_PASSAGE_.
Text makes up the vast majority of the data that we gather, analyze, and produce. So expect to spend a significant amount of time learning about the str object, which Python uses to represent text and other string literals, and the many methods and functions for working with text.
The str object – think of str
as an abbreviation for string literal – is the data type that is used by Python to handle literal text values. Run the type()
function for yourself:
>>> type("hello")
str
I'll frequently use the term string literal to describe text values inside code; I like to think of the literal in terms of: that text value is meant to be interpreted literally, or as-is, by the Python interpreter.
In the snippet below, the text hello world
, enclosed in double quote marks, is the string literal:
len("hello world")
The text len
is not a string literal – it is the name of a function that the Python interprets as something to execute. The len()
function will return the number of characters inside the string literal, "hello world"
– which is 11, since the whitespace character counts as a character.
The following snippet, which looks similar, sans the quotation marks, is interpreted completely different by the Python interpreter:
len(hello world)
In fact, it will throw a syntax error, because the Python interpreter tried to interpret hello world
as actual Python code, not a literal text value:
len(hello world)
^
SyntaxError: invalid syntax
In other words, paying attention to quotation marks is extremely important when writing code that works with text values.

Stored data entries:

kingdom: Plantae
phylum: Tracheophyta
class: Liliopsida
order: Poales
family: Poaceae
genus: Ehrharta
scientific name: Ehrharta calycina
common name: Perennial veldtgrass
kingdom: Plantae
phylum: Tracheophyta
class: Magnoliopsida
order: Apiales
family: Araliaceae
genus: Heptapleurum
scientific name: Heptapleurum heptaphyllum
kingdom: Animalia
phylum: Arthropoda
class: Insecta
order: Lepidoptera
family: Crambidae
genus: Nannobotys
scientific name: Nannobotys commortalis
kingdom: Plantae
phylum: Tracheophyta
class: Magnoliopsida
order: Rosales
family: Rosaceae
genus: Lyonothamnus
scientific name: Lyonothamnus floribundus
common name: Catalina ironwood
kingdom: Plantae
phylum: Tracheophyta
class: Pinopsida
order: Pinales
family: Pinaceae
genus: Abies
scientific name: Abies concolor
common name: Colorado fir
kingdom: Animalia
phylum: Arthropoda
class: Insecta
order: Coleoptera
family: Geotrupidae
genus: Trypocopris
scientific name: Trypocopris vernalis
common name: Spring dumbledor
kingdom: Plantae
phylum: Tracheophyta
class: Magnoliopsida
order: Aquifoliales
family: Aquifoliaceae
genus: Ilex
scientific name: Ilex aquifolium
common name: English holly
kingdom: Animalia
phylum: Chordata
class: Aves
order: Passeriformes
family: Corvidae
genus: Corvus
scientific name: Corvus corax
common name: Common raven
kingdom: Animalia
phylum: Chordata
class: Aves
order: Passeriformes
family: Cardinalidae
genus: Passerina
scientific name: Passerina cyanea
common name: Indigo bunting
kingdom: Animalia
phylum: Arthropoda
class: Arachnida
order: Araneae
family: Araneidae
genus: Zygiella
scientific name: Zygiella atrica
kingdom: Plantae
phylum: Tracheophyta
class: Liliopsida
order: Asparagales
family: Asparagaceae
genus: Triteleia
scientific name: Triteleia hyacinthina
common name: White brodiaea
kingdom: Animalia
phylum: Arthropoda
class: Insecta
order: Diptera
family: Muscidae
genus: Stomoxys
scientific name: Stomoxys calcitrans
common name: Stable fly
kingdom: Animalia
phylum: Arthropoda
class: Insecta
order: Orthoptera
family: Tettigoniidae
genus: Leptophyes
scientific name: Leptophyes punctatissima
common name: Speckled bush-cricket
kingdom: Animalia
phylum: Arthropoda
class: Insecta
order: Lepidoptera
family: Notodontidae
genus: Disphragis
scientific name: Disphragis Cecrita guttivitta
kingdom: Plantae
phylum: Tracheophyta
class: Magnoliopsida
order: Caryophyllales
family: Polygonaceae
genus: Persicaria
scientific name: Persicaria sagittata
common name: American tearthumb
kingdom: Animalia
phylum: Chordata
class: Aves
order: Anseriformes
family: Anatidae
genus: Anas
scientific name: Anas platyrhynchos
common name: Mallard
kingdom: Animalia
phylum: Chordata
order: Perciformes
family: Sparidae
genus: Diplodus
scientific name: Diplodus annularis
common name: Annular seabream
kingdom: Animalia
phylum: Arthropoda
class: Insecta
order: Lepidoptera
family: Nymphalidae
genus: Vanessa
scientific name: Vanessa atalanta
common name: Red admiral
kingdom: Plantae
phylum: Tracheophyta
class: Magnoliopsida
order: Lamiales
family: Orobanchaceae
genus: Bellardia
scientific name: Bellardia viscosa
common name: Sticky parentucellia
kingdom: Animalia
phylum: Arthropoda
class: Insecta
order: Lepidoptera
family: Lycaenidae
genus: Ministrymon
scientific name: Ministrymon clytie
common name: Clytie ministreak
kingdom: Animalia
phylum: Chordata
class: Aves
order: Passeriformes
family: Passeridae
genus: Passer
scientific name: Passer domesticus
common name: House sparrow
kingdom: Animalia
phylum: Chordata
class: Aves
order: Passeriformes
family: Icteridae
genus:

_JOBS_.
1. Answer these questions about the passage on Python strings above:
(a) What data type does Python report for "hello" when it is passed to type()?
(b) How many characters does len() return for "hello world"?
(c) What error does len(hello world) raise when the quotation marks are left out?
2. Set down the part of the passage on Python strings from "function will return" to "as a character.", word for word.

_ANSWERS FOR THIS EXERCISE_.
1.
(a) str
(b) 11
(c) SyntaxError: invalid syntax

2.
function will return the number of characters inside the string literal, "hello world"
– which is 11, since the whitespace character counts as a character.